Try it
When the line containing "Ahora, la eliminación" is reached, include it and end there; set down verbatim every line before it, starting at the top of the records.

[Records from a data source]
------------------------------------------------

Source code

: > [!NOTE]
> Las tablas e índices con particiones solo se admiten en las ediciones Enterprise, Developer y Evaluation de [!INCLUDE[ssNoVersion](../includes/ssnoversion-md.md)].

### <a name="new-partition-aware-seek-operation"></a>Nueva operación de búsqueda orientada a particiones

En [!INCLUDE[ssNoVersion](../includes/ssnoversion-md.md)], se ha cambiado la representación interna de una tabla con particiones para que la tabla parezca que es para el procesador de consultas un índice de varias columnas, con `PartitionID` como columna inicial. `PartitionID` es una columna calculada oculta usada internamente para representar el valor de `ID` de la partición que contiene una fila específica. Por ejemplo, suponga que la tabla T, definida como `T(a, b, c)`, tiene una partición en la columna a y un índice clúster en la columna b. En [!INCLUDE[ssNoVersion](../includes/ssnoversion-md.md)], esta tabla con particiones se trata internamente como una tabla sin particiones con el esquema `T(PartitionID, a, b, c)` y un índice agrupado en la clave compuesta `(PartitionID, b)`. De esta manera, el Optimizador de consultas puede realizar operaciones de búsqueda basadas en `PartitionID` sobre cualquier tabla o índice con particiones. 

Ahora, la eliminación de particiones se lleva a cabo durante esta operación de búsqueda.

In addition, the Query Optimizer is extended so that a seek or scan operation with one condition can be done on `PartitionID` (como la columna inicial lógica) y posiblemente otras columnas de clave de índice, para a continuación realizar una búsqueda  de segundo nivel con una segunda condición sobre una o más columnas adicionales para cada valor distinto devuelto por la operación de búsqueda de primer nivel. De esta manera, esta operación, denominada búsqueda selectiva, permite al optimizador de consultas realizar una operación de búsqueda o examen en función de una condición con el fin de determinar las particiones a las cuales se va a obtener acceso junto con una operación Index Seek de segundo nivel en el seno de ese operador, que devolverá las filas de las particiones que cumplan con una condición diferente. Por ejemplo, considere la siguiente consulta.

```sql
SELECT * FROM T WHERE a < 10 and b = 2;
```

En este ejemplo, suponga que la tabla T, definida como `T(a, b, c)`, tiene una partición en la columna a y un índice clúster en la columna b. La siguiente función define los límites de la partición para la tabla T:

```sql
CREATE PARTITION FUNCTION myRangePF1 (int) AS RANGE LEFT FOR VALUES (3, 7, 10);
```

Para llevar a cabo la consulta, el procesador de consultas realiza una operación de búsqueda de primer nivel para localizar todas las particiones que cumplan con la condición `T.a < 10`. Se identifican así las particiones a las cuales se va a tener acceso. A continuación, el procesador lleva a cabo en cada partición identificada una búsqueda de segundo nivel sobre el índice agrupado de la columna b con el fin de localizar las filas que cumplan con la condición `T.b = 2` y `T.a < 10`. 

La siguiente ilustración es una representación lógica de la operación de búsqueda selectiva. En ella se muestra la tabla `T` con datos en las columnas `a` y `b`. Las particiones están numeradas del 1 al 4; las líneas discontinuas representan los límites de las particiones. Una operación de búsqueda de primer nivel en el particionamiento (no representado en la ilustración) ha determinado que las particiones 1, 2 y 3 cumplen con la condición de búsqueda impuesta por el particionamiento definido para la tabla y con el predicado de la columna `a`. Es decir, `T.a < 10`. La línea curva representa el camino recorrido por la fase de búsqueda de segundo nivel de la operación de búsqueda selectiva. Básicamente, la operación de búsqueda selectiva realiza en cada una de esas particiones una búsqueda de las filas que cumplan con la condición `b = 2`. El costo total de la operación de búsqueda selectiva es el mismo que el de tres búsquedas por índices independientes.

------------------------------------------------

The completed task
Source code

: > [!NOTE]
> Las tablas e índices con particiones solo se admiten en las ediciones Enterprise, Developer y Evaluation de [!INCLUDE[ssNoVersion](../includes/ssnoversion-md.md)].

### <a name="new-partition-aware-seek-operation"></a>Nueva operación de búsqueda orientada a particiones

En [!INCLUDE[ssNoVersion](../includes/ssnoversion-md.md)], se ha cambiado la representación interna de una tabla con particiones para que la tabla parezca que es para el procesador de consultas un índice de varias columnas, con `PartitionID` como columna inicial. `PartitionID` es una columna calculada oculta usada internamente para representar el valor de `ID` de la partición que contiene una fila específica. Por ejemplo, suponga que la tabla T, definida como `T(a, b, c)`, tiene una partición en la columna a y un índice clúster en la columna b. En [!INCLUDE[ssNoVersion](../includes/ssnoversion-md.md)], esta tabla con particiones se trata internamente como una tabla sin particiones con el esquema `T(PartitionID, a, b, c)` y un índice agrupado en la clave compuesta `(PartitionID, b)`. De esta manera, el Optimizador de consultas puede realizar operaciones de búsqueda basadas en `PartitionID` sobre cualquier tabla o índice con particiones. 

Ahora, la eliminación de particiones se lleva a cabo durante esta operación de búsqueda.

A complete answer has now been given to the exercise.